Verilen metin.
Brutalism Walked So Habitat 67 Could Run

Arts & CultureDecember 25, 2024
Brutalism Walked So Habitat 67 Could Run

Hadi, doğru bilinenlerden konuşalım. Beton gerçekten “soğuk” mu? Habitat 67’ye sorsak pek de buna katılmazdı. Modüler dehası ve brutalist ihtişamının ötesinde, modern konut anlayışını keşfetmeye yönelik duygusal meydan okumalarla dolu devasa bir ifade… Montreal’de bulunan Moshe Safdie’nin başyapıtı, bir binadan çok bir manifesto. Hatta bazen bir diyalog, bir bağlantı aracı, özgürlüğün sınırlarına bir başkaldırı ve belki de bir kimliğin ifadesi…

Habitat 67, devasa bir başkaldırı formuna bürünen bir hayal kurma eylemi. Doğası gereği her hayalin bir hayalpereste ihtiyacı var ve bu örnekte kalemi Moshe Safdie’nin zekası ele alıyor. Modernist mimarinin cansız tekerrürü karşısında hayal kırıklığına uğrayan Safdie, radikal bir hayal kurdu: Her birimin müstakil bir ev gibi tasarlandığı ancak topluluk içinde iç içe geçtiği modüler bir ütopya. Safdie projesiyle yola çıktı, ancak yolculuk sırasında bir ideolojiye rastladı ve bu ideoloji betona döktü: sanayileşmiş izolasyon çağında komünal kent yaşamı.

Verilen bilgiler.
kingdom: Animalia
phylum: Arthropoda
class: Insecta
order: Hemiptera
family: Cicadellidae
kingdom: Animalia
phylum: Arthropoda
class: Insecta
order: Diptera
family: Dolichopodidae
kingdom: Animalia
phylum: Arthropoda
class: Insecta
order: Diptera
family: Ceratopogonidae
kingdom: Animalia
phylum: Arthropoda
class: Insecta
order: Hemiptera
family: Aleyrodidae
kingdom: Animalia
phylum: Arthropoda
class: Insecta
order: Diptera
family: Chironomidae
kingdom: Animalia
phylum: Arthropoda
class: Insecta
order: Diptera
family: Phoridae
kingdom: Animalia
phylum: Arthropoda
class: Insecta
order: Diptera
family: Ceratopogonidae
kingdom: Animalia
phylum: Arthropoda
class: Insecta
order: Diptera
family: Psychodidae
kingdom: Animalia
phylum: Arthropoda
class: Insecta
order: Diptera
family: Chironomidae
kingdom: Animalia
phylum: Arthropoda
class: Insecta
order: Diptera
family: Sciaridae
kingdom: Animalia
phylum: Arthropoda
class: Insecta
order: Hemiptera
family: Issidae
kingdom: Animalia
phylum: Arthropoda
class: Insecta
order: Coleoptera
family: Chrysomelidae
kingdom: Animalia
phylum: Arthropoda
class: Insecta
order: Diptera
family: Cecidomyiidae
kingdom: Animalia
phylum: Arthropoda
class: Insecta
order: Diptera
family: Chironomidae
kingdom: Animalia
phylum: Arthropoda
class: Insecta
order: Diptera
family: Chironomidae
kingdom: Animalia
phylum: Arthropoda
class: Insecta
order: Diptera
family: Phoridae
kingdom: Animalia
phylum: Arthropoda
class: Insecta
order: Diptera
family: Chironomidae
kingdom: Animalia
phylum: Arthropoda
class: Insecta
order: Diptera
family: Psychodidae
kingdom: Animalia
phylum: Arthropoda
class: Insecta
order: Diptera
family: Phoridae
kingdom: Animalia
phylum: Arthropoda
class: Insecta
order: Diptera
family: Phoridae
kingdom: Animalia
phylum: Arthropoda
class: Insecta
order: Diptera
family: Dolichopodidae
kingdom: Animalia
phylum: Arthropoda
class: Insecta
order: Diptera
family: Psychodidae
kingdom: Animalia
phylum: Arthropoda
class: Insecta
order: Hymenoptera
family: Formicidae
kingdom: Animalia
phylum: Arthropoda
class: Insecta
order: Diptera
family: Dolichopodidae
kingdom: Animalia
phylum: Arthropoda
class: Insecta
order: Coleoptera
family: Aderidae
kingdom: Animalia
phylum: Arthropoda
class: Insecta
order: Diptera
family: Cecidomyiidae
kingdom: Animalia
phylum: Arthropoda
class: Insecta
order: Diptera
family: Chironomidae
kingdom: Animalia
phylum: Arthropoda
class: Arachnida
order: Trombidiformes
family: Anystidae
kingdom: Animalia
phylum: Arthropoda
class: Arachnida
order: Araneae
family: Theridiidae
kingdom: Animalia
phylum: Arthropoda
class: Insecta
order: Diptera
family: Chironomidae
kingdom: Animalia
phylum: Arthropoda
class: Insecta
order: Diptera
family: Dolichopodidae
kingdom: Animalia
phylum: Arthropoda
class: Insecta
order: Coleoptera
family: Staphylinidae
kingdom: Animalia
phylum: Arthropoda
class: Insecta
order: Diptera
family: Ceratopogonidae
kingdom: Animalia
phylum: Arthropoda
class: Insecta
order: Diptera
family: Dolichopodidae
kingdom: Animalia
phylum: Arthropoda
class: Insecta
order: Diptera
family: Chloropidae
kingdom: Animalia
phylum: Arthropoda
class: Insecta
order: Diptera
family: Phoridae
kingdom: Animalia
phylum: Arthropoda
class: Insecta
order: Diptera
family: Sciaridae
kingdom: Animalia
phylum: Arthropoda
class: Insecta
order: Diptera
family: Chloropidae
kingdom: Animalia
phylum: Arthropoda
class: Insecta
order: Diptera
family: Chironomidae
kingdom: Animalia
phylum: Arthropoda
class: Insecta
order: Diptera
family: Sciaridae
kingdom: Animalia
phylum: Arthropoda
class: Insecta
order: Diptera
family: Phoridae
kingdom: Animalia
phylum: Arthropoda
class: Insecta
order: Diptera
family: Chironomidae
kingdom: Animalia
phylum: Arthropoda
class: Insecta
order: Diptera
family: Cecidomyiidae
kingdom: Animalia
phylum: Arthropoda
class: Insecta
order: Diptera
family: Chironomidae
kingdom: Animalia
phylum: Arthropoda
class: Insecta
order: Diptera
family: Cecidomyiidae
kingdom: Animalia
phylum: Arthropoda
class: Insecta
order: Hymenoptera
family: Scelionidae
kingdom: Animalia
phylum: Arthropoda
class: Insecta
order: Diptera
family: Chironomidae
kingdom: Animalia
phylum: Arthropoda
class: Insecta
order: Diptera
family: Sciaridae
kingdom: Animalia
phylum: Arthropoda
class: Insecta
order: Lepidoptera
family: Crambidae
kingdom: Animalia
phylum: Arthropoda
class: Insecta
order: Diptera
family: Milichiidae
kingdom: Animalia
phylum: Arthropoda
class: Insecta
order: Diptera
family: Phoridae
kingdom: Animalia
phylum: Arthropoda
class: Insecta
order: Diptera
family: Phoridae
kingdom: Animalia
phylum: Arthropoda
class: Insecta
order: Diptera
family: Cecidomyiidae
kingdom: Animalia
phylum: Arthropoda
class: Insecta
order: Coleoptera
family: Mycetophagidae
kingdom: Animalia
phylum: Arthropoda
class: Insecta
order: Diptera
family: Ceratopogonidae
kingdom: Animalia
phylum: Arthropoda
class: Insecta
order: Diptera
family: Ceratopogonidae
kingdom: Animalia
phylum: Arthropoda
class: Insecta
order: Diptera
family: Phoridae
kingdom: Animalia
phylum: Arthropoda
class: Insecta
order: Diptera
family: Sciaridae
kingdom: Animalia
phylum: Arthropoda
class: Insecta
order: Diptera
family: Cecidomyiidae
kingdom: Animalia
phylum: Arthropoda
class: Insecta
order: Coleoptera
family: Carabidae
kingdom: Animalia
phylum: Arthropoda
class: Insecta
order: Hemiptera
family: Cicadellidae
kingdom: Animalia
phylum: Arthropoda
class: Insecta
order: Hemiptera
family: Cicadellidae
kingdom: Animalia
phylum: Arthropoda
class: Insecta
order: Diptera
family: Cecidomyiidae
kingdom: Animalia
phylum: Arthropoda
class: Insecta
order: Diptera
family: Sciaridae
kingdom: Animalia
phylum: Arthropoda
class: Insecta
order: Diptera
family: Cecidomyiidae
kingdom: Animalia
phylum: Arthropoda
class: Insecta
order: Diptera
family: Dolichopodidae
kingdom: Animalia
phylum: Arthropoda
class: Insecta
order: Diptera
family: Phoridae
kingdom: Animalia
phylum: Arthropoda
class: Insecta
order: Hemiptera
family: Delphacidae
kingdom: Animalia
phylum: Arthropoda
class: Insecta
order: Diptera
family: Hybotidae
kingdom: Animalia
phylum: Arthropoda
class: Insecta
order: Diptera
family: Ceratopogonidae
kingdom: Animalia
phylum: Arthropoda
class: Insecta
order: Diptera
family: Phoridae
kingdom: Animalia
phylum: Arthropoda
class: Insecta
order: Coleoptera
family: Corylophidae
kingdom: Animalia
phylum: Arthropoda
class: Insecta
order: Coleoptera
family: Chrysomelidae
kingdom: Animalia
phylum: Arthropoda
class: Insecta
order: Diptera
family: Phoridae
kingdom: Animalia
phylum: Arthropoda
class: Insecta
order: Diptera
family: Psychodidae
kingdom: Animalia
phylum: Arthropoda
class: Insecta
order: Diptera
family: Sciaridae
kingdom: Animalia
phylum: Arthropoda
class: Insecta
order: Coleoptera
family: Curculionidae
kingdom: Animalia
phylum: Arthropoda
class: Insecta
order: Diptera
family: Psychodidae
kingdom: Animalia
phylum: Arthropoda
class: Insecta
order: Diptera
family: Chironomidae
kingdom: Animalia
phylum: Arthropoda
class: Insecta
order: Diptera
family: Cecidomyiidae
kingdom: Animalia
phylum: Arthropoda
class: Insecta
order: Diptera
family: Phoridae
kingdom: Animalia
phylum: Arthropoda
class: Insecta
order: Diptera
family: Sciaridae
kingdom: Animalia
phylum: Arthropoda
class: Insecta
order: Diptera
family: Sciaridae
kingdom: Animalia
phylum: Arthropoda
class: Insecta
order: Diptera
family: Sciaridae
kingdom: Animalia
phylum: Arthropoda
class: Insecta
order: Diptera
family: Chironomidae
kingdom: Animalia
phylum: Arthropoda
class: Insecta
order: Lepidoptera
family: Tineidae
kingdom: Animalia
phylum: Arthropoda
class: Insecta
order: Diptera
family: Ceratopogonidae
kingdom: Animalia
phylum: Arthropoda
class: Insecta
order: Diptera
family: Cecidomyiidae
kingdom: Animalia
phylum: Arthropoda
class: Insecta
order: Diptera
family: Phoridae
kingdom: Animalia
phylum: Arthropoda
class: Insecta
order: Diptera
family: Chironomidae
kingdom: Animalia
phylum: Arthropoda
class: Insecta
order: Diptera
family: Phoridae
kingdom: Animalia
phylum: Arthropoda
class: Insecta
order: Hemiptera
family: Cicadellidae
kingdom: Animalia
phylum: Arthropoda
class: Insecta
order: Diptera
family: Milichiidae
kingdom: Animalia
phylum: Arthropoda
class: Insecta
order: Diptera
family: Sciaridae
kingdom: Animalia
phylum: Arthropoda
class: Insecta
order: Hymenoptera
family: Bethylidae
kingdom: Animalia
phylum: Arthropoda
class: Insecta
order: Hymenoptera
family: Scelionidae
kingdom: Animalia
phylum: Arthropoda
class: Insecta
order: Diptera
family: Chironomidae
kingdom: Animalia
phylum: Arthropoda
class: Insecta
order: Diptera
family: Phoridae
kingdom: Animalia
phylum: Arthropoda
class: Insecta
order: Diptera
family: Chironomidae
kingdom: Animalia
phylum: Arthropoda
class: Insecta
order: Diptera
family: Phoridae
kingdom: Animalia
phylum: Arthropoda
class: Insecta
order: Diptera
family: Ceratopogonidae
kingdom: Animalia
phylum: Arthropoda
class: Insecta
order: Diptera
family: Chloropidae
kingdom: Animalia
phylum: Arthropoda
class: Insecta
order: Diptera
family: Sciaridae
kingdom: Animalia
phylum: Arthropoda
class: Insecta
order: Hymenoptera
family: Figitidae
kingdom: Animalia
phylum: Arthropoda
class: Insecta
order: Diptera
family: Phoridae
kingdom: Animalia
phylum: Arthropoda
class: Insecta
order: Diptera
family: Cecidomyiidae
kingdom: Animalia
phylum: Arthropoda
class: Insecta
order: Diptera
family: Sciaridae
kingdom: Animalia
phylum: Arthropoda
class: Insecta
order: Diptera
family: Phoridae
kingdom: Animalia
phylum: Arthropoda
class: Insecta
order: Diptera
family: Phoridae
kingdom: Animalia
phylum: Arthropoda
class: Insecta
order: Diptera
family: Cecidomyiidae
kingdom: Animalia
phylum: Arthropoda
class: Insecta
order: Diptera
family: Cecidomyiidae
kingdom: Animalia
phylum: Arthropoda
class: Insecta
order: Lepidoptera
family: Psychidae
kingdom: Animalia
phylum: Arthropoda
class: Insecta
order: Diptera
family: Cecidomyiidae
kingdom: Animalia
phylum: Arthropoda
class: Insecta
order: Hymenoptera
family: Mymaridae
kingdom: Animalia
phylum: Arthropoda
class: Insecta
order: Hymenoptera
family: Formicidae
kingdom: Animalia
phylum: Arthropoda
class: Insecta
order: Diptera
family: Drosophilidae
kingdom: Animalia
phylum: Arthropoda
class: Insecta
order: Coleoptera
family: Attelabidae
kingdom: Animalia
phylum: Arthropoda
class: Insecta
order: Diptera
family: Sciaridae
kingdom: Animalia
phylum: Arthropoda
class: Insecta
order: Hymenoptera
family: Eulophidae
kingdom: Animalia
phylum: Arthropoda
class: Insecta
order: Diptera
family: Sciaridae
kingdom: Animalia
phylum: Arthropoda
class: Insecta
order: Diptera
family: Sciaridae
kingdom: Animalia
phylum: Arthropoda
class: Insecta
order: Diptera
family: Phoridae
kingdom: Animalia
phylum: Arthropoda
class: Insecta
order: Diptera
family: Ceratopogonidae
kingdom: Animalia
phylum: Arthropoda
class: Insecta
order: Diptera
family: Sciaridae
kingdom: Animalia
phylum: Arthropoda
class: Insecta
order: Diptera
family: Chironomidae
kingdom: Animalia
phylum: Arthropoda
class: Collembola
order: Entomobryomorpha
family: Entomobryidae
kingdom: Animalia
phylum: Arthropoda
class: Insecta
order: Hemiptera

Sizden beklenen. Habitat 67'yi anlatan metne göre Moshe Safdie'nin başyapıtı hangi şehirdedir? Kayıtlar, metinden bağımsız, ayrı bir malzemedir.

Görevin çözümü. Montreal'de.